## Stated problem 1
Write out every line of the entries below exactly as they appear, leaving the study tips aside and omitting the pictures from your answer.

With these tips you will be able to assess your learning style and study skills and, if necessary, develop new techniques that you will need to be a successful student. To complete your studies successfully, you will need study skills and techniques that are much more efficient than those that you used at school. Those of you who are returning to study after a long break may also find that you are out of practice in the study skills you did have. However, as a more mature learner, you have many advantages. You bring to the learning situation experience, skills, and knowledge. These factors will be a great help to you because completing your course is not about memory recall, but about understanding, thinking, evaluating, and applying knowledge. As an adult student studying for a qualification by different learning methods, you need to be aware of two major differences from studying at secondary school level. Firstly, you are in charge of your learning; secondly, you will find that even more demands will be placed on your time. These tips will guide you in some techniques and disciplines that you will need to be a successful student. Remember that you are in charge of your learning.
You may not have an ideal place where you live or work in which to study - very few people do. Nevertheless, there are a few things you can do to improve the situation:
Time, or a lack of it, is likely to be your greatest problem. As an adult student, you will probably have work, family, and study commitments all competing for your time. It is difficult, particularly when you start, to keep everything balanced. However, most students find that things improve after their first semester. You need to find the balance and way of studying that suits you. Everyone is different, so although we can make some suggestions, they may not be helpful to you. You will need to experiment and work out what is best for you.

## Stated problem 2
Extract the part of the study tips starting at "You may not" and ending at "best for you.", word for word.

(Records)
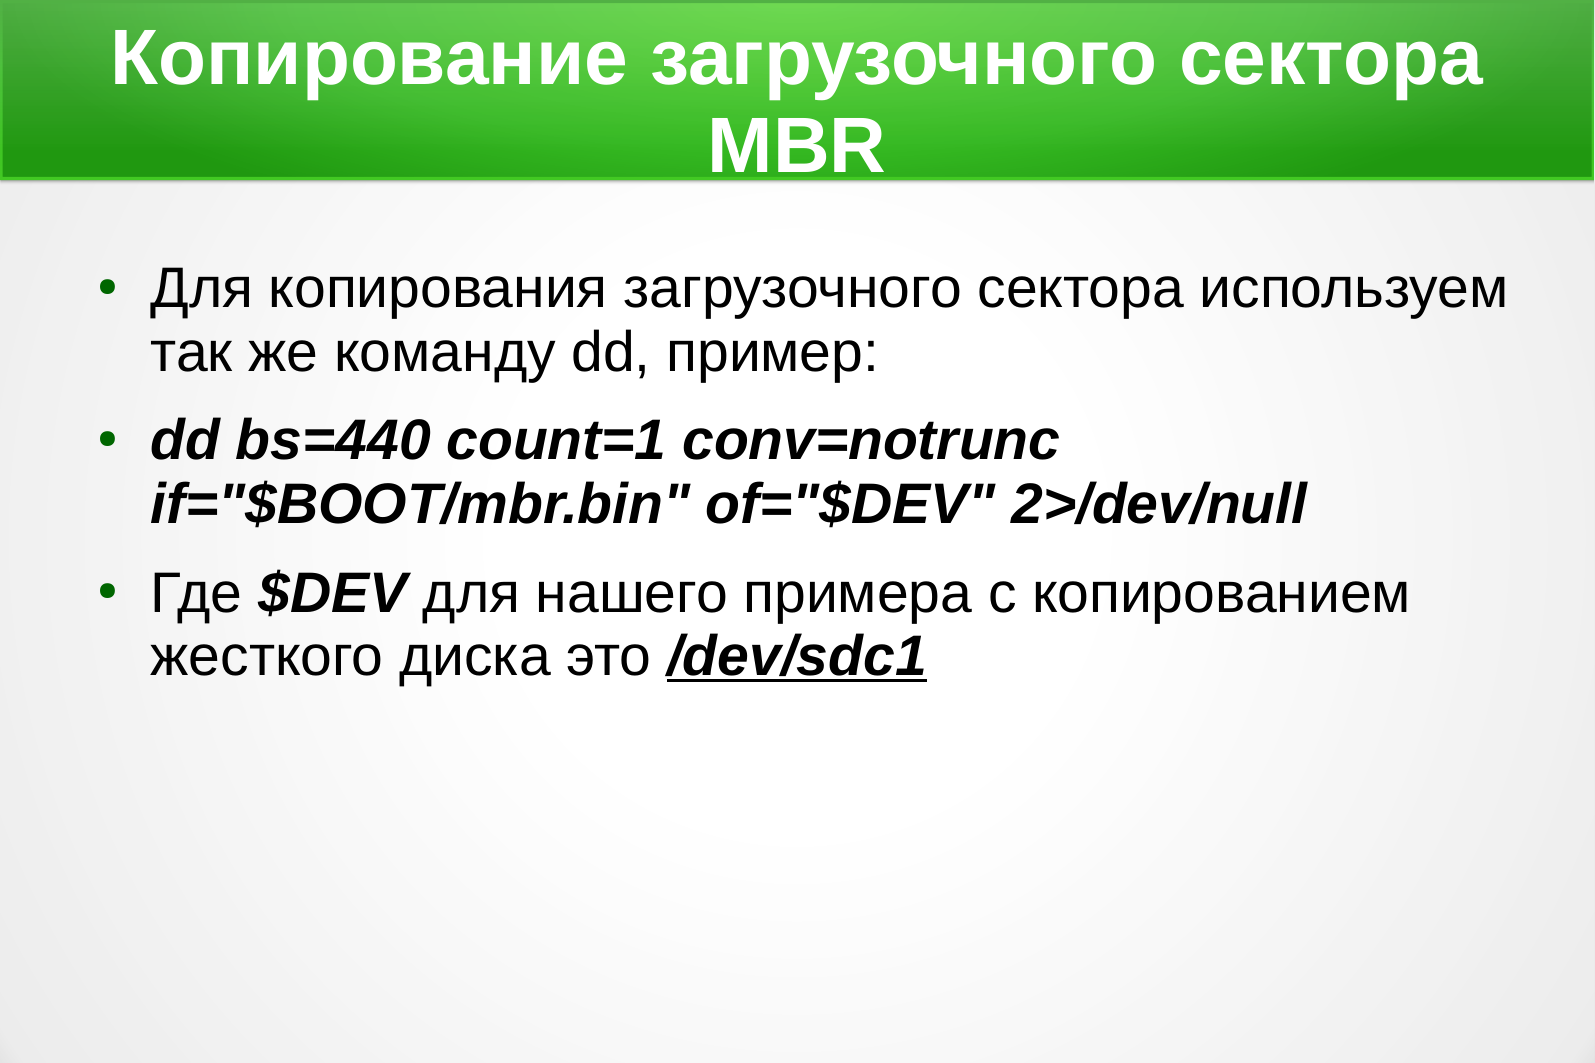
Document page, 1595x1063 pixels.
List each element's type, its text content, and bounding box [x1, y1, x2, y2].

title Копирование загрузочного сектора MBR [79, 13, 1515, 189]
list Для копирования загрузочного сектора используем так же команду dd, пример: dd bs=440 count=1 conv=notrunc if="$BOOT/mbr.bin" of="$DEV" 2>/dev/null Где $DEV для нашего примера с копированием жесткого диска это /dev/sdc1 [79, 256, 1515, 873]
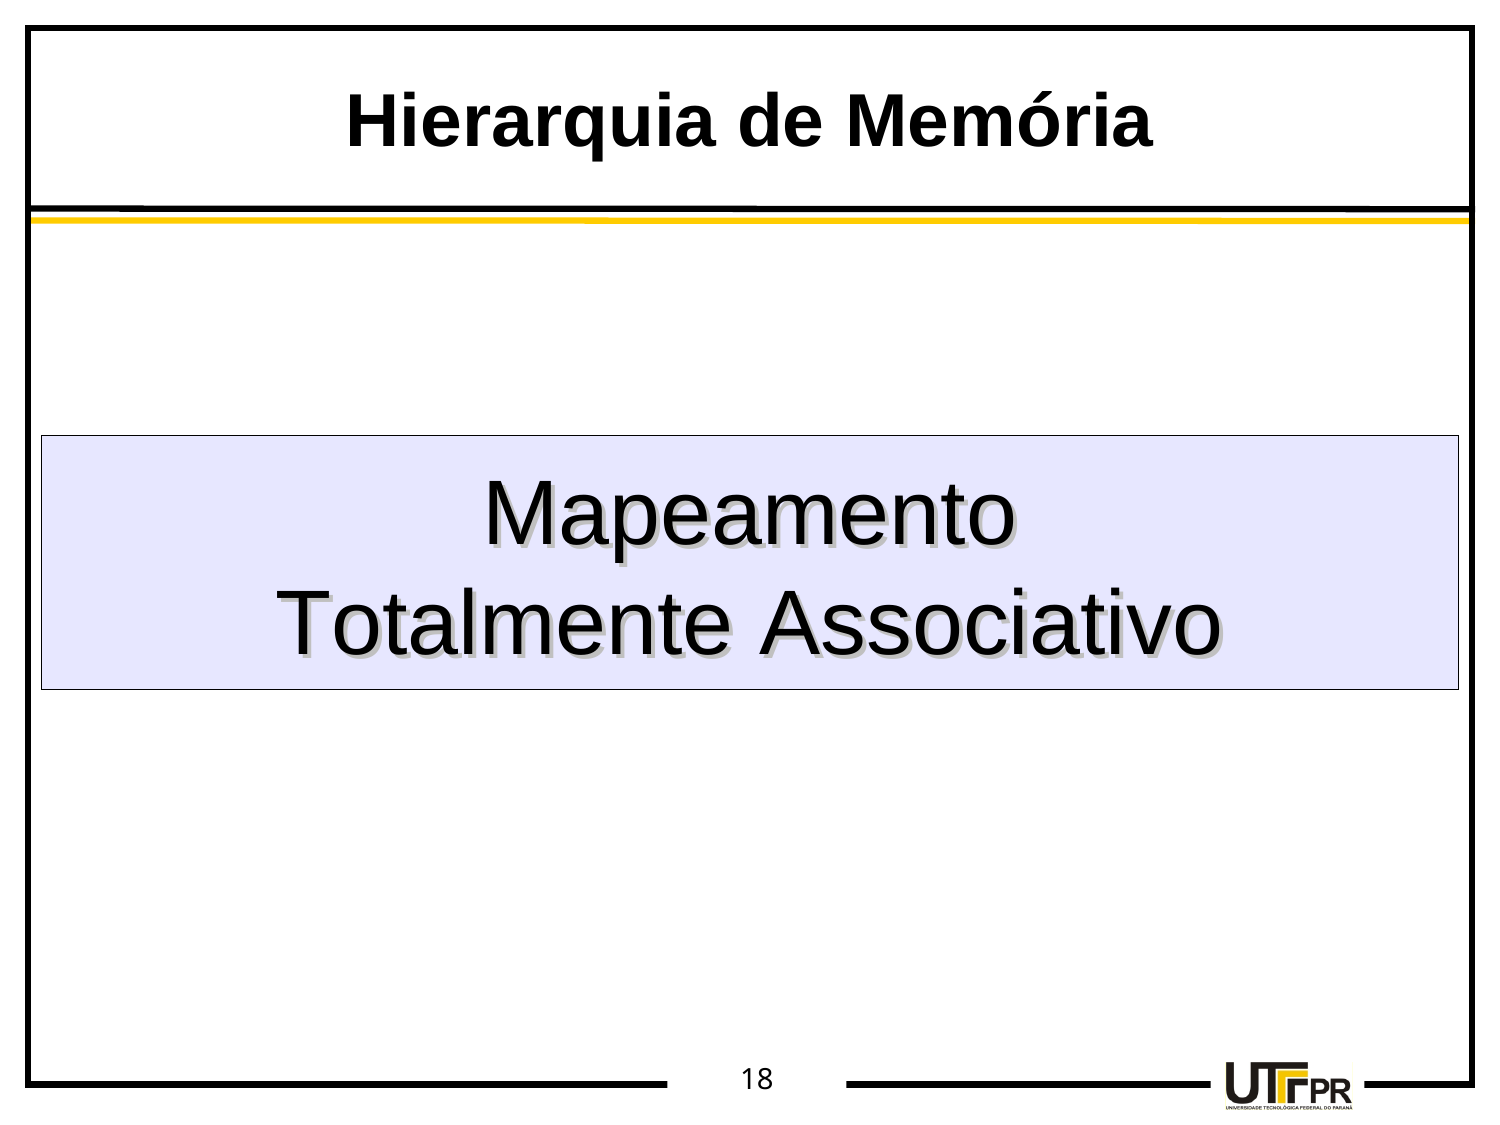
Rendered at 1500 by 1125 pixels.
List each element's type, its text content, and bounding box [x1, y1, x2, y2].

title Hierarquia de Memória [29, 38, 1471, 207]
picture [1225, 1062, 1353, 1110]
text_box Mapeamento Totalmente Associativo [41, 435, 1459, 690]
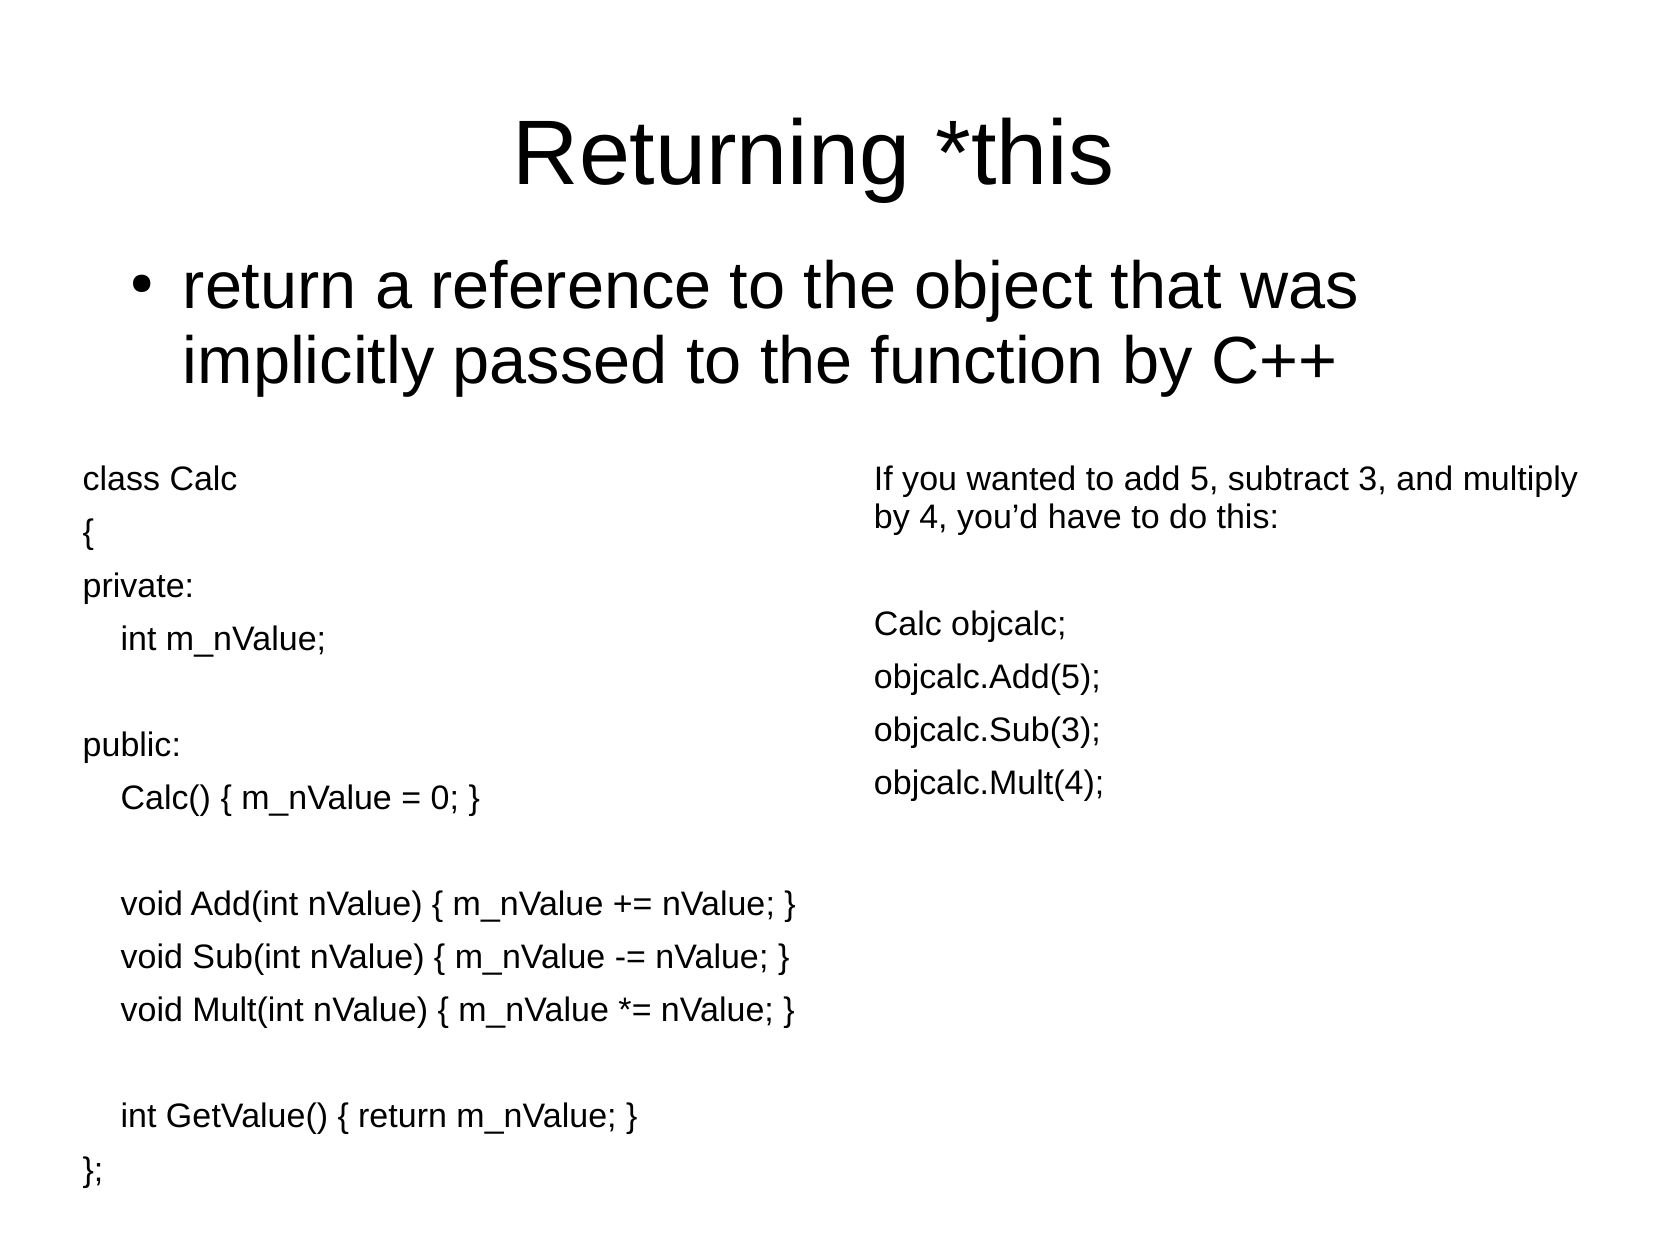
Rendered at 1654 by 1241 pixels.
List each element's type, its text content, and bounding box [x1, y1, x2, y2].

## Worked answer 1
Document page, 1595x1063 pixels.
List each element's type, its text content, and bounding box [x1, y1, x2, y2].

title Копирование загрузочного сектора MBR [79, 13, 1515, 189]
list Для копирования загрузочного сектора используем так же команду dd, пример: dd bs=440 count=1 conv=notrunc if="$BOOT/mbr.bin" of="$DEV" 2>/dev/null Где $DEV для нашего примера с копированием жесткого диска это /dev/sdc1 [79, 256, 1515, 873]
Rendered at 1500 by 1125 pixels.
List each element's type, its text content, and bounding box [x1, y1, x2, y2].

title Hierarquia de Memória [29, 38, 1471, 207]
picture [1225, 1062, 1353, 1110]
text_box Mapeamento Totalmente Associativo [41, 435, 1459, 690]
Rendered at 1654 by 1241 pixels.
List each element's type, its text content, and bounding box [x1, y1, x2, y2].

## Worked answer 2
You may not have an ideal place where you live or work in which to study - very few people do. Nevertheless, there are a few things you can do to improve the situation:
Time, or a lack of it, is likely to be your greatest problem. As an adult student, you will probably have work, family, and study commitments all competing for your time. It is difficult, particularly when you start, to keep everything balanced. However, most students find that things improve after their first semester. You need to find the balance and way of studying that suits you. Everyone is different, so although we can make some suggestions, they may not be helpful to you. You will need to experiment and work out what is best for you.